Lunes, 24 de agosto del 2015

Bolete A_ _ _ 109 lbs x 4.5 $/lbs

Bolete B_ _ _ _ 14 lbs x 4 $/lbs

Bolite C_ _ _ _ _ 5 lbs x 1.5 $/lbs

Hoy se cumplen tres semanas –restan otras siete– de rodar por las carreteras de British Columbia en el asiento del copiloto de un Chevy Blazer. Cómo llegué aquí y por qué vivo en un coche con un desconocido son detalles que carecen de importancia después de lo sucedido ayer. Hace dos tormentas que rondamos las inmediaciones de Skeena River, a la altura de Terrace, esperando una buena temporada de boletus. Ayer como siempre –este “siempre” con quince días de antigüedad– nos adentramos en el bosque confiando en su pericia. Debían de ser las ocho de la mañana cuando hundió la hoja de su cuchillo en el terreno y al sacarla afirmó repetidas veces con la cabeza. A diferencia de otras, la superficie daba la impresión de ser llana, así que celebré pasar una jornada sin gatear recuestos.

Los bosques de BC son como almacenes destartalados con todo tirado por medio: cientos de coníferas que perdieron la verticalidad se apoyan en otros especímenes, árboles tronchados o retorcidos a capricho, restos de animales en diferentes grados de pudrimiento, disparidad de texturas: algodón, babas, lija… El follaje disparejo que filtra la luz con intensidades variables recuerda la iluminación en una nave industrial a través de roñosas claraboyas de PVC.

La hoja del cuchillo no se equivocaba. Del musgo emergían ejemplares de boletus a discreción. La mayor parte de dimensiones comprendidas entre una pelota de golf y un balón de baloncesto y cuyos sombreros oscilaban entre el blanco y el marrón. La abundancia de setas en todas direcciones hizo que no nos siguiéramos la pista el uno a la otra. Debí tardar unas dos horas en llenar el cubo, solo entonces me percaté de que no tenía idea de en qué direcciones había caminado, ni sabía volver al coche, ni obtuvieron respuesta mis silbidos. Estaba perdida. Anduve largo rato –probablemente en círculos– con las treinta libras de boletus a cuestas hasta observar un claro en la hojarasca que interpreté como una carretera. Me equivocaba. Se abrió ante mis ojos una fastuosa llanura gobernada por un lago y en el margen opuesto, un grupo de individuas torcieron sus cuellos hacia mí. Me resultaban familiares.

Hacía mucho que no sabía de ellas. Cómo iba a sospechar que anduvieran juntas todas esas mujeres tristes que algún día fui. Entre niñas greñudas y jóvenes con pantalón de campana eran una docena, cabizbajas y ojerosas. Al parecer, las más pequeñas llevaban allí cosa de veinte años con tal llorera, que lo que empezó siendo un charquito es hoy un lago con nombre propio, Onion Lake, así lo llaman los oriundos porque en su fondo crecen cebollas. En Onion Lake los pescados saben a cebolla y las cebollas saben a pasado –a pasado del que escoció en su día, como bien advierte la etiqueta–. Y es que los domingos, mis mujeres tristes venden el fruto de sus lágrimas en el mercado de Kitimat, a razón de cinco dólares la libra. Lo cierto es que el lugar está muy animado, decenas de visitantes devoran a muerdos cebollas crudas entre gritos de júbilo por recuperar dolores de antaño. Al masticar me acordé del maestro Machado porque mientras pica en la boca, uno siente clavadas espinas que ya salieron. Pensé en quedarme cultivando liliáceas con ellas pero al tragar el último mordisco entendí que para construir hay que destruir, y la construcción que yo pretendo llevar a cabo pasa por el abandono de mis infelices agricultoras.
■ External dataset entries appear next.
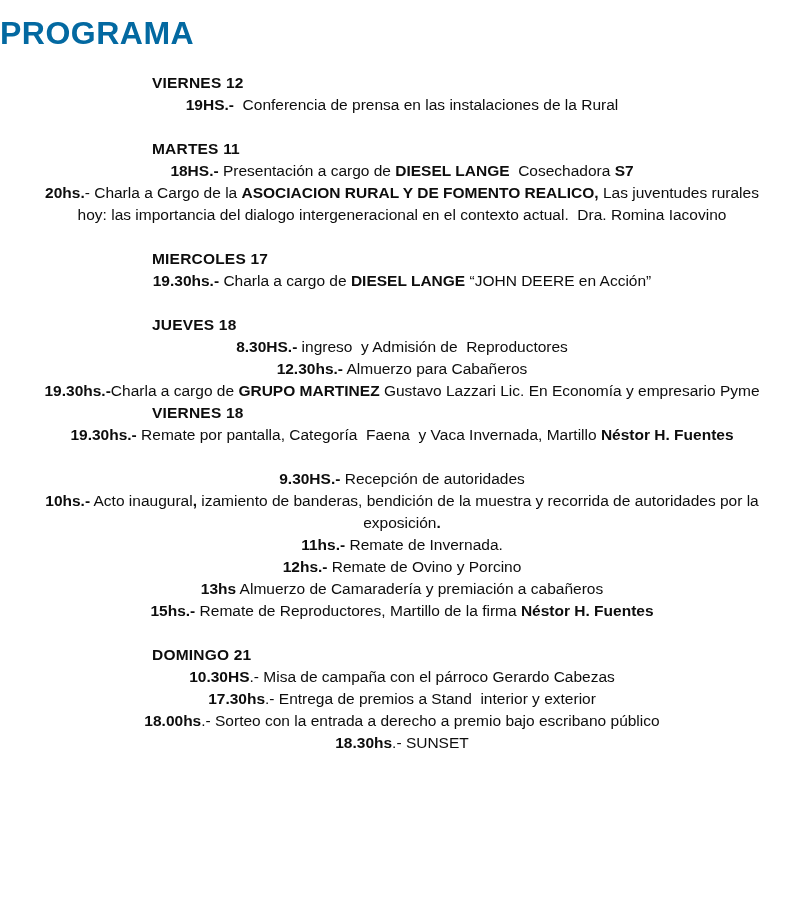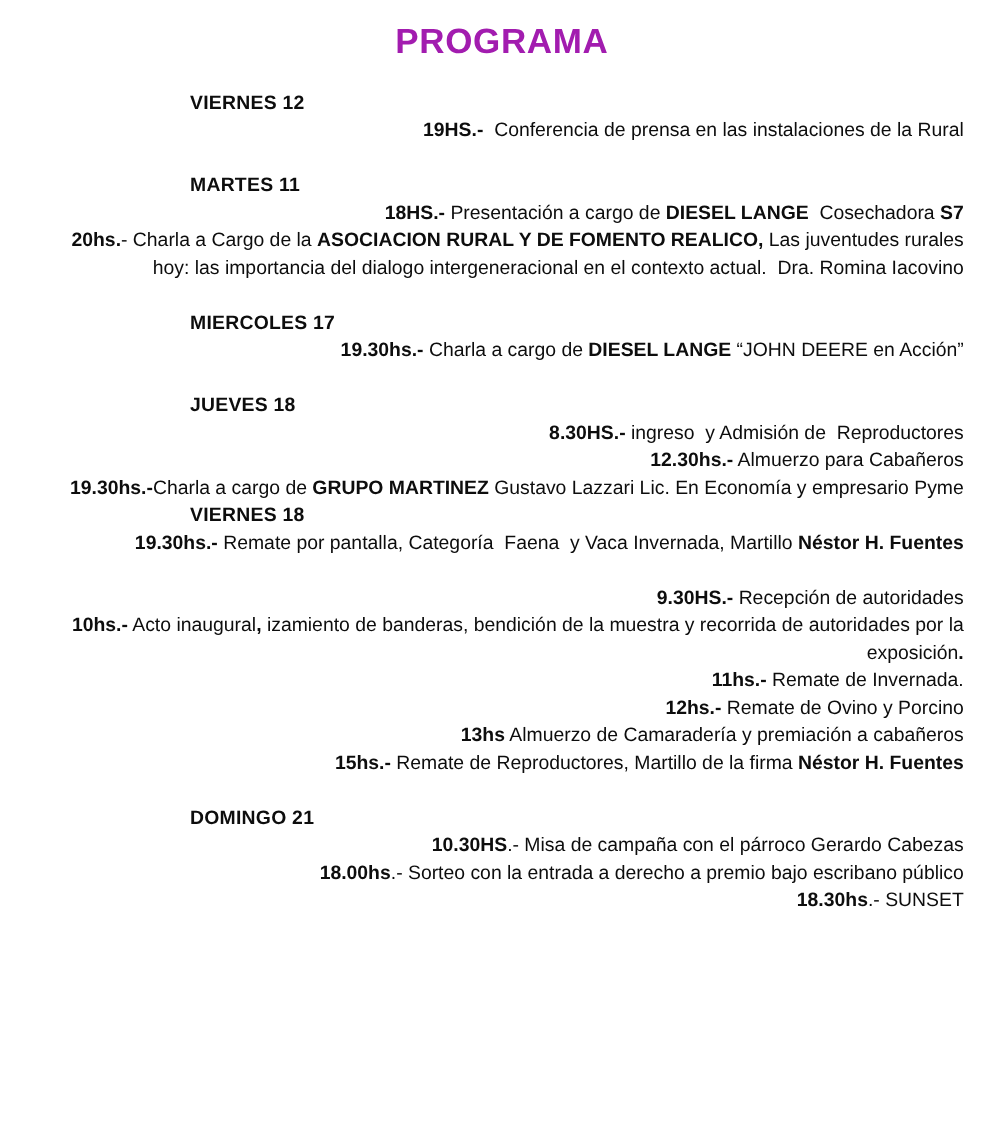--- a/index.html
+++ b/index.html
@@ -23,14 +23,13 @@
     padding: 0;
   }
   .doc-title {
-    text-align: center;
     font-weight: bold;
-    font-size: 28px;
+    font-size: 32px;
     line-height: 34px;
     letter-spacing: 0.5px;
     margin: 0;
     padding-top: 16px;
-    color: #a21caf;
+    color: #0369a1;
   }
   .body-area {
     padding-left: 33px;

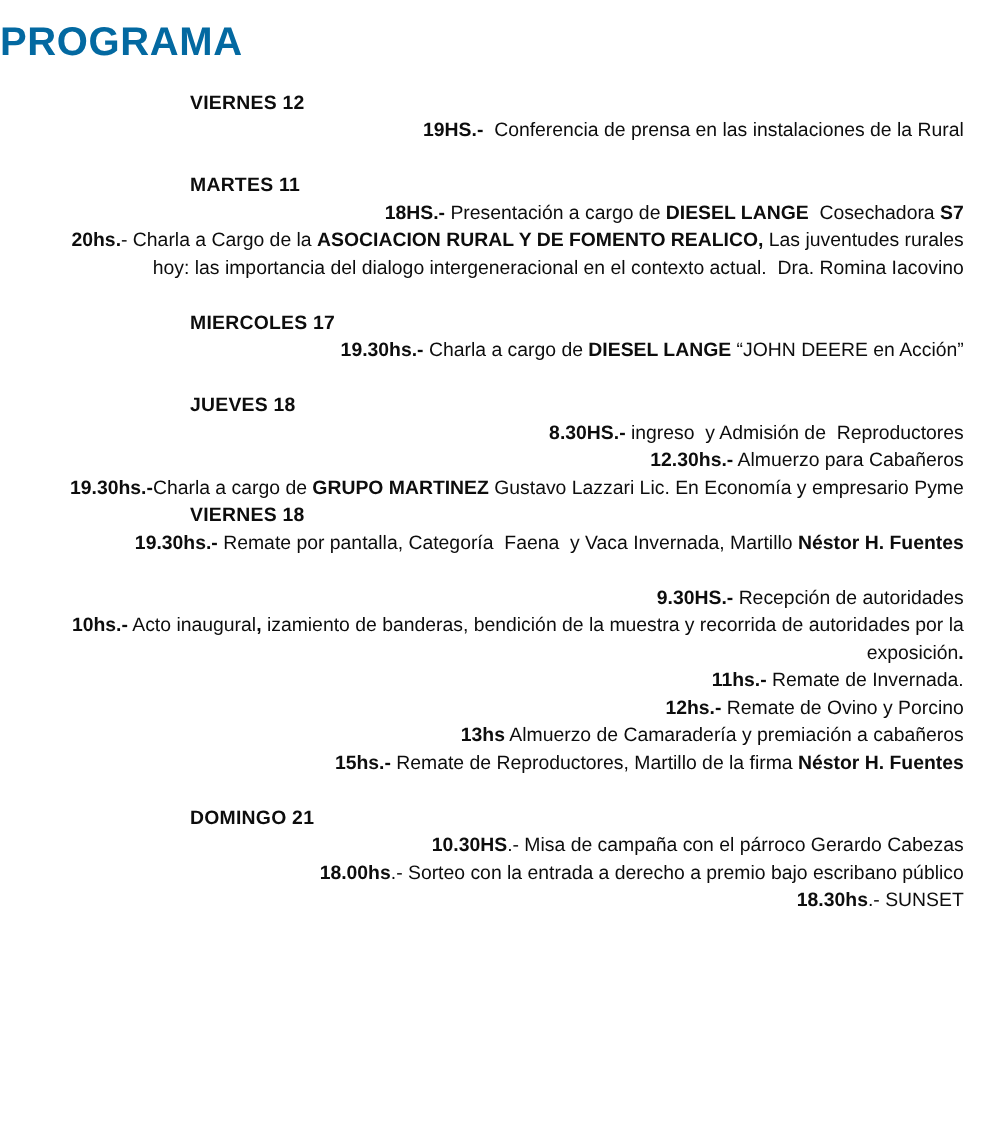--- a/index.html
+++ b/index.html
@@ -51,7 +51,7 @@
     font-size: 15.5px;
     line-height: 22px;
     margin: 0;
-    text-align: right;
+    text-align: center;
     white-space: pre-wrap;
     max-width: 738px;
   }

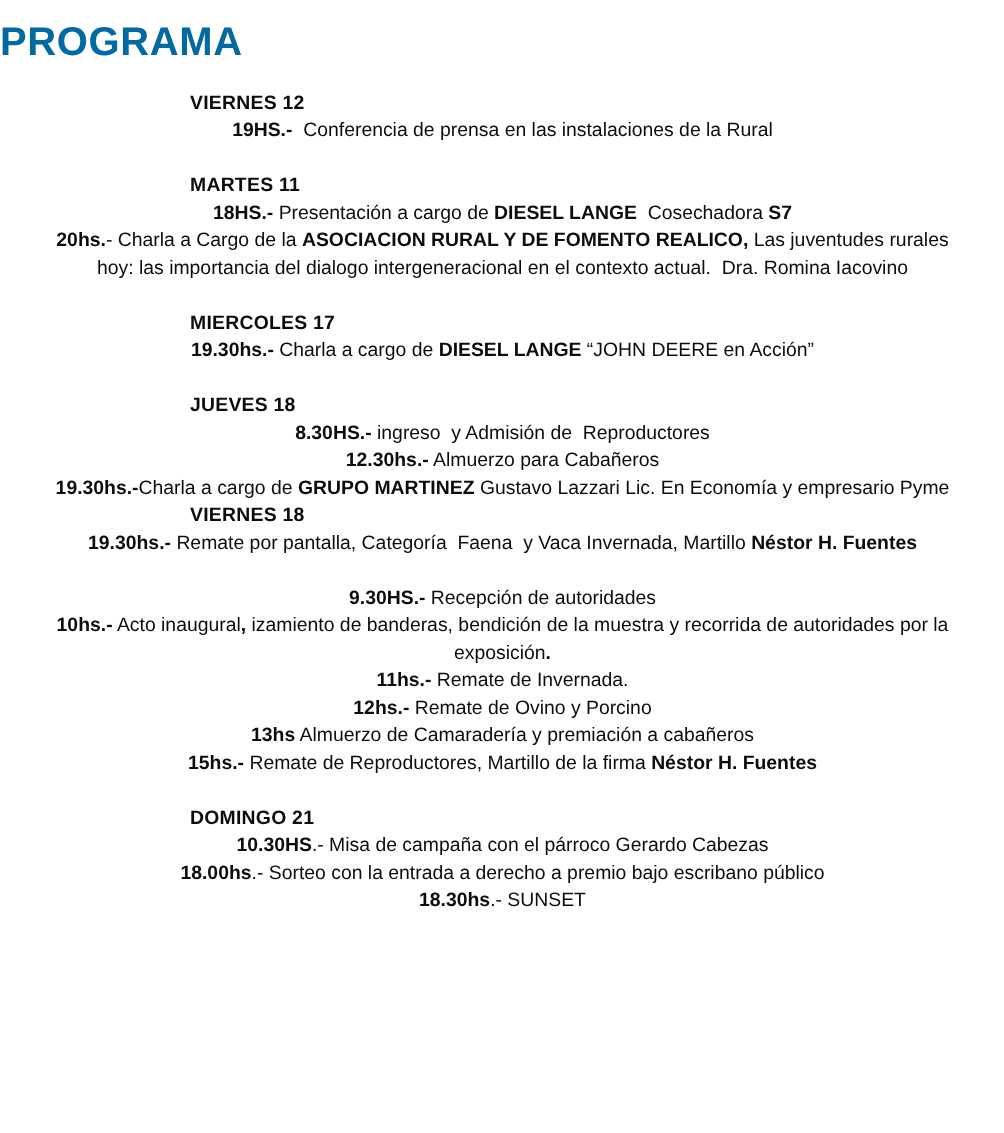--- a/index.html
+++ b/index.html
@@ -118,6 +118,7 @@
         <div class="section">
           <div class="day-head">DOMINGO 21</div>
           <div class="entry"><span class="t">10.30HS</span><span class="n">.- Misa de campaña con el párroco Gerardo Cabezas</span></div>
+          <div class="entry"><span class="t">17.30hs</span><span class="n">.- Entrega de premios a Stand  interior y exterior</span></div>
           <div class="entry"><span class="t">18.00hs</span><span class="n">.- Sorteo con la entrada a derecho a premio bajo escribano público</span></div>
           <div class="entry"><span class="t">18.30hs</span><span class="n">.- SUNSET</span></div>
         </div>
El proceso de venta de los boletus es aburrido. Uno debe llevar su mercancía a las instalaciones del comprador y esperar a que este determine la calidad de las setas una por una. Para ello las secciona de manera longitudinal y observa con minucia el interior. Existen cuatro categorías con sus cuatro respectivos precios, a saber: A, calidad óptima; B, seta sana después de eliminar un pedazo contaminado; C, ligeramente agusanada; D, podrida. Llegamos con ocho cajas, a quince minutos de operación en cada una tuve tiempo de pensar que si mis mujeres tristes hubieran sido boletus en el momento en que yo las habité, al haberlas tajado por la mitad nada las hubiera librado del cajón clase C. Algo injusto tras verlas ayer habiendo sido capaces de encontrar un lugar donde sacarse los gusanos.

La lluvia puntea el acero mientras escribo y se acomoda a la canción en francés que suena en la radio. Se me antoja pensar que el estribillo dice: las caricias y la metralla, todo, se lo lleva el viento.